The unseasonably warm winter and the summer-like days that graced us throughout early spring were welcomed by more than warm-blooded humans—insects. Indiana’s winter was not cold enough to kill off the hibernating insects and their eggs. Now they are out in full force this spring, and much sooner than normal. Mosquito-borne diseases, such as West Nile virus (WNv) and eastern equine encephalomyelitis, are likely to emerge earlier this year. WNv has already been documented in a Pennsylvania horse—extremely ahead of normal for the season. Thus far, Indiana has not had any positive reports of WNv. This year, early vaccinations would be a wise choice.
Animal owners can limit the mosquito population around their farms by using appropriate insecticides and by eliminating stagnant pools of water. Sites in which mosquitoes lay their eggs include puddles, old tires, buckets, potted plant trays. Gutters should be kept clean and pools need to be treated regularly. Rabies is another disease that may be making an early emergence. Like the insects, bats have been brought out of hibernation earlier than normal this spring. Just in March 2012, Indiana had four positive rabies cases all involving bats—including one incident at an Indiana University dormitory. Typically, Indiana does not have any rabies cases until April. State law requires all dogs, cats, and ferrets 3 months of age and older be vaccinated against rabies. Either a 1-year or 3-year vaccine may be used. Indiana does not provide vaccination waivers to any animals due to medical conditions.
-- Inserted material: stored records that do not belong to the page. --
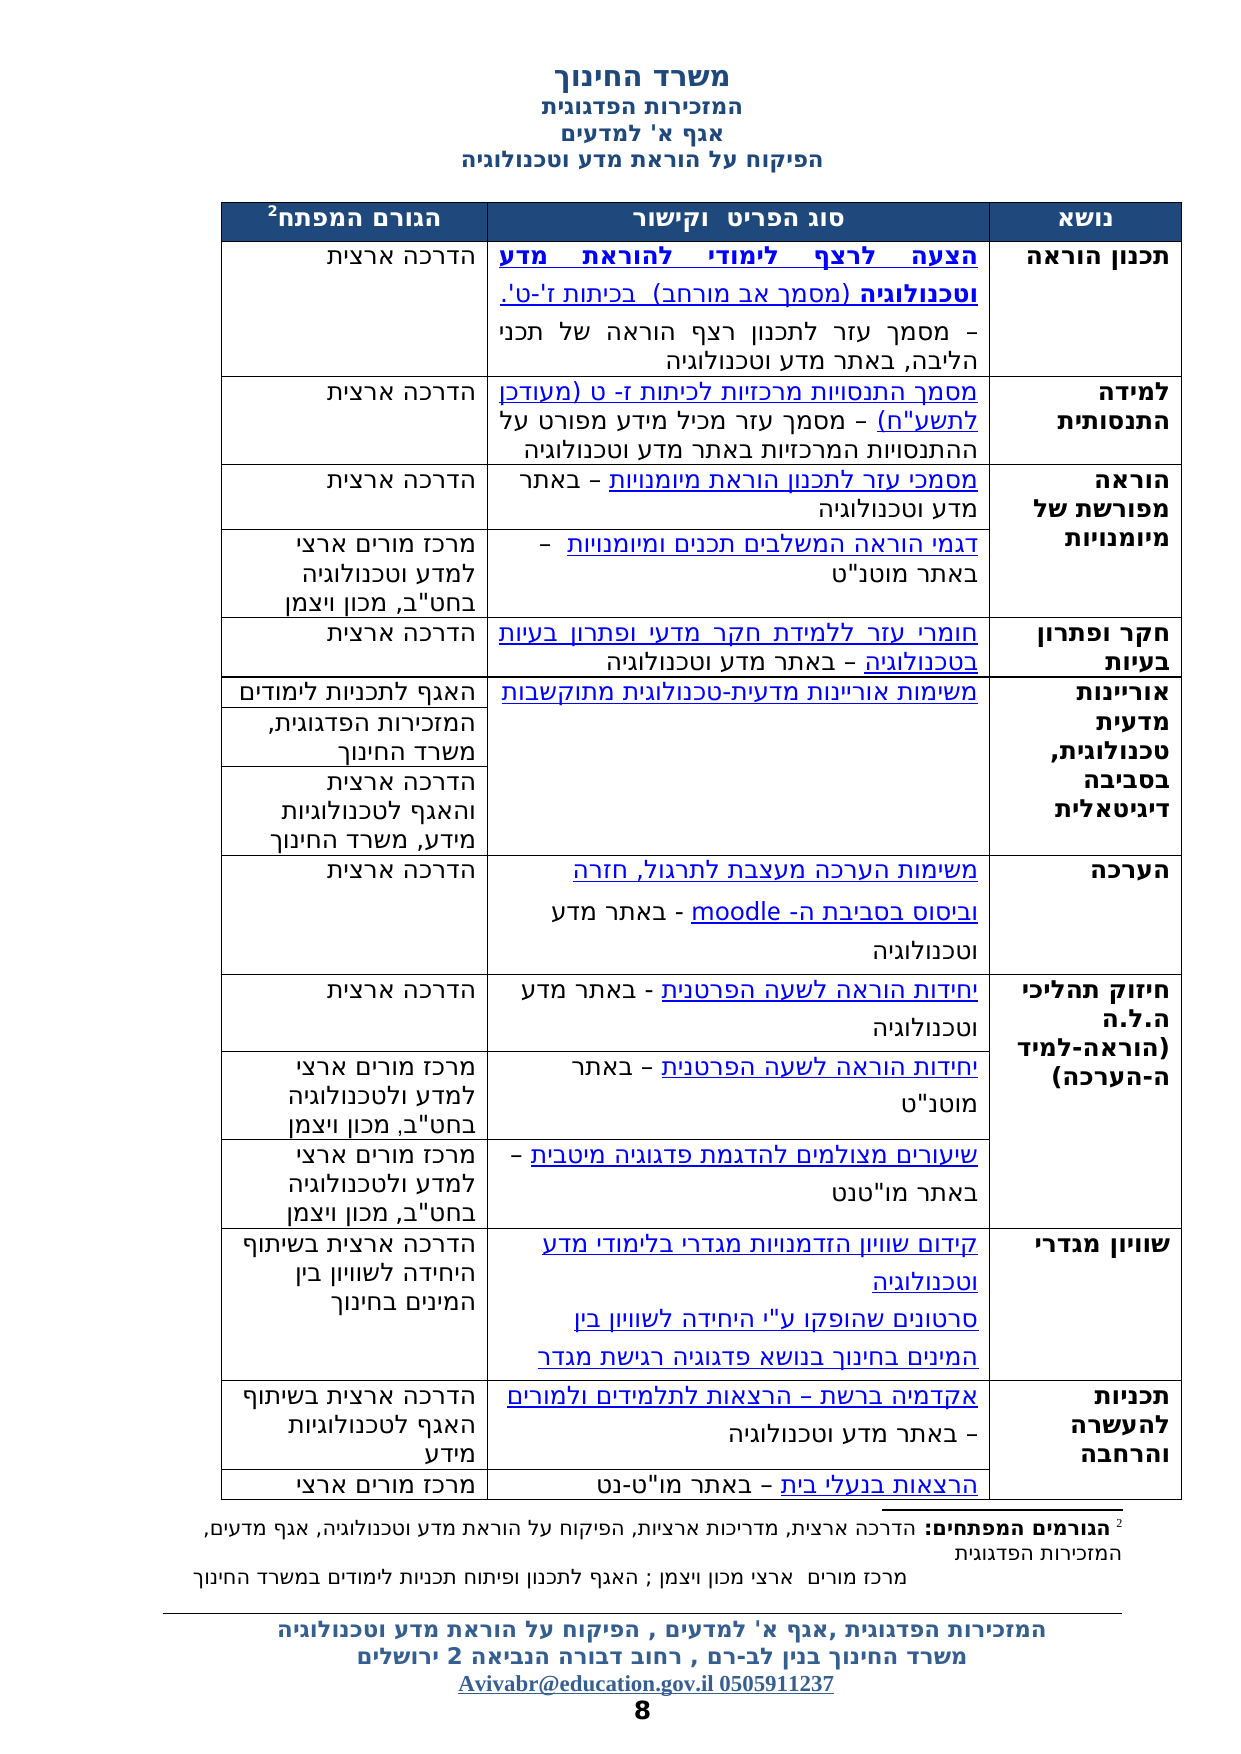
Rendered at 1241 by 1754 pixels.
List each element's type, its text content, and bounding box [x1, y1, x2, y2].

table_cell הדרכה ארצית [222, 856, 487, 974]
table_cell הרצאות בנעלי בית – באתר מו"ט-נט [488, 1470, 989, 1499]
table_header הגורם המפתח [222, 203, 487, 241]
table_cell תכניות להעשרה והרחבה [990, 1381, 1181, 1499]
table_cell הדרכה ארצית בשיתוף היחידה לשוויון בין המינים בחינוך [222, 1229, 487, 1380]
table_cell מרכז מורים ארצי למדע וטכנולוגיה בחט"ב, מכון ויצמן [222, 530, 487, 617]
table_header סוג הפריט וקישור [488, 203, 989, 241]
table_cell הדרכה ארצית [222, 465, 487, 528]
table_cell הדרכה ארצית והאגף לטכנולוגיות מידע, משרד החינוך [222, 767, 487, 854]
table_cell למידה התנסותית [990, 377, 1181, 464]
table_cell המזכירות הפדגוגית, משרד החינוך [222, 708, 487, 766]
table_cell אקדמיה ברשת – הרצאות לתלמידים ולמורים – באתר מדע וטכנולוגיה [488, 1381, 989, 1469]
table_cell הוראה מפורשת של מיומנויות [990, 465, 1181, 617]
table_cell הדרכה ארצית [222, 975, 487, 1051]
table_cell הדרכה ארצית בשיתוף האגף לטכנולוגיות מידע [222, 1381, 487, 1469]
table_cell הצעה לרצף לימודי להוראת מדע וטכנולוגיה (מסמך אב מורחב) בכיתות ז'-ט'. – מסמך עזר לתכנון רצף הוראה של תכני הליבה, באתר מדע וטכנולוגיה [488, 242, 989, 376]
table_cell מסמכי עזר לתכנון הוראת מיומנויות – באתר מדע וטכנולוגיה [488, 465, 989, 528]
table_cell אוריינות מדעית טכנולוגית, בסביבה דיגיטאלית [990, 678, 1181, 854]
table_cell חקר ופתרון בעיות [990, 618, 1181, 676]
table_cell שוויון מגדרי [990, 1229, 1181, 1380]
table_cell קידום שוויון הזדמנויות מגדרי בלימודי מדע וטכנולוגיה סרטונים שהופקו ע"י היחידה לשוויון בין המינים בחינוך בנושא פדגוגיה רגישת מגדר [488, 1229, 989, 1380]
table_cell יחידות הוראה לשעה הפרטנית – באתר מוטנ"ט [488, 1052, 989, 1139]
table_cell הדרכה ארצית [222, 377, 487, 464]
table_cell הערכה [990, 856, 1181, 974]
table_cell חיזוק תהליכי ה.ל.ה (הוראה-למידה-הערכה) [990, 975, 1181, 1228]
table_cell שיעורים מצולמים להדגמת פדגוגיה מיטבית – באתר מו"טנט [488, 1140, 989, 1228]
table_cell האגף לתכניות לימודים [222, 678, 487, 707]
table_header נושא [990, 203, 1181, 241]
table_cell הדרכה ארצית [222, 618, 487, 676]
table_cell משימות הערכה מעצבת לתרגול, חזרה וביסוס בסביבת ה- moodle - באתר מדע וטכנולוגיה [488, 856, 989, 974]
table_cell יחידות הוראה לשעה הפרטנית - באתר מדע וטכנולוגיה [488, 975, 989, 1051]
table_cell מסמך התנסויות מרכזיות לכיתות ז- ט (מעודכן לתשע"ח) – מסמך עזר מכיל מידע מפורט על ההתנסויות המרכזיות באתר מדע וטכנולוגיה [488, 377, 989, 464]
table_cell מרכז מורים ארצי למדע ולטכנולוגיה בחט"ב, מכון ויצמן [222, 1052, 487, 1139]
table_cell הדרכה ארצית [222, 242, 487, 376]
table_cell תכנון הוראה [990, 242, 1181, 376]
table_cell דגמי הוראה המשלבים תכנים ומיומנויות – באתר מוטנ"ט [488, 530, 989, 617]
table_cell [222, 1470, 487, 1499]
table_cell חומרי עזר ללמידת חקר מדעי ופתרון בעיות בטכנולוגיה – באתר מדע וטכנולוגיה [488, 618, 989, 676]
table_cell משימות אוריינות מדעית-טכנולוגית מתוקשבות [488, 678, 989, 854]
table_cell מרכז מורים ארצי למדע ולטכנולוגיה בחט"ב, מכון ויצמן [222, 1140, 487, 1228]
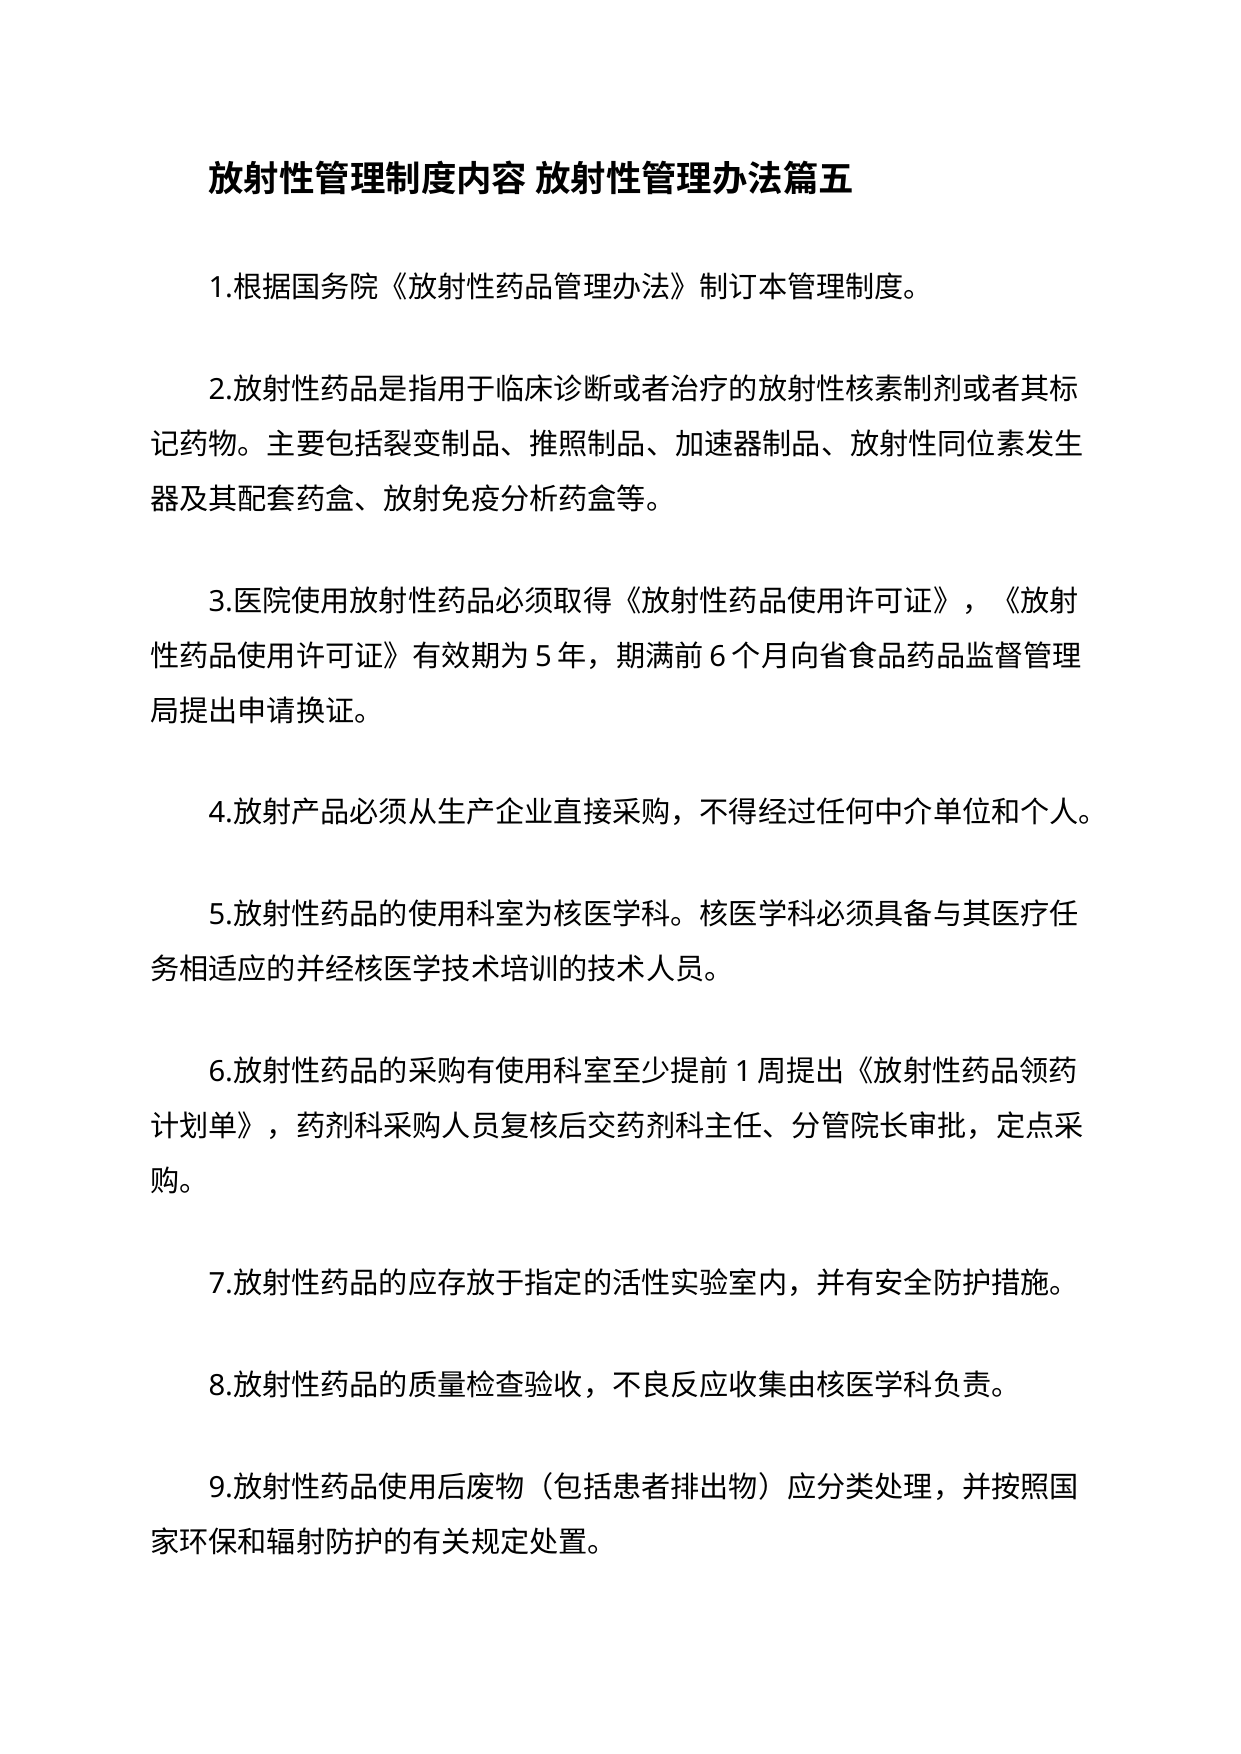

Rabies is not the only disease for pet owners should be more aware of this spring. Reports say that heartworm disease will be on the rise this year due to the warmer weather. Another disease rearing its ugly head is distemper. The city of Dallas is experiencing an outbreak of distemper in raccoons. Although humans cannot contract the disease, companion animals can, and they should be vaccinated to prevent illness. This summer will be unusual, insect-wise, so be prepared to take steps to keep family pets healthy from disease-carrying vectors.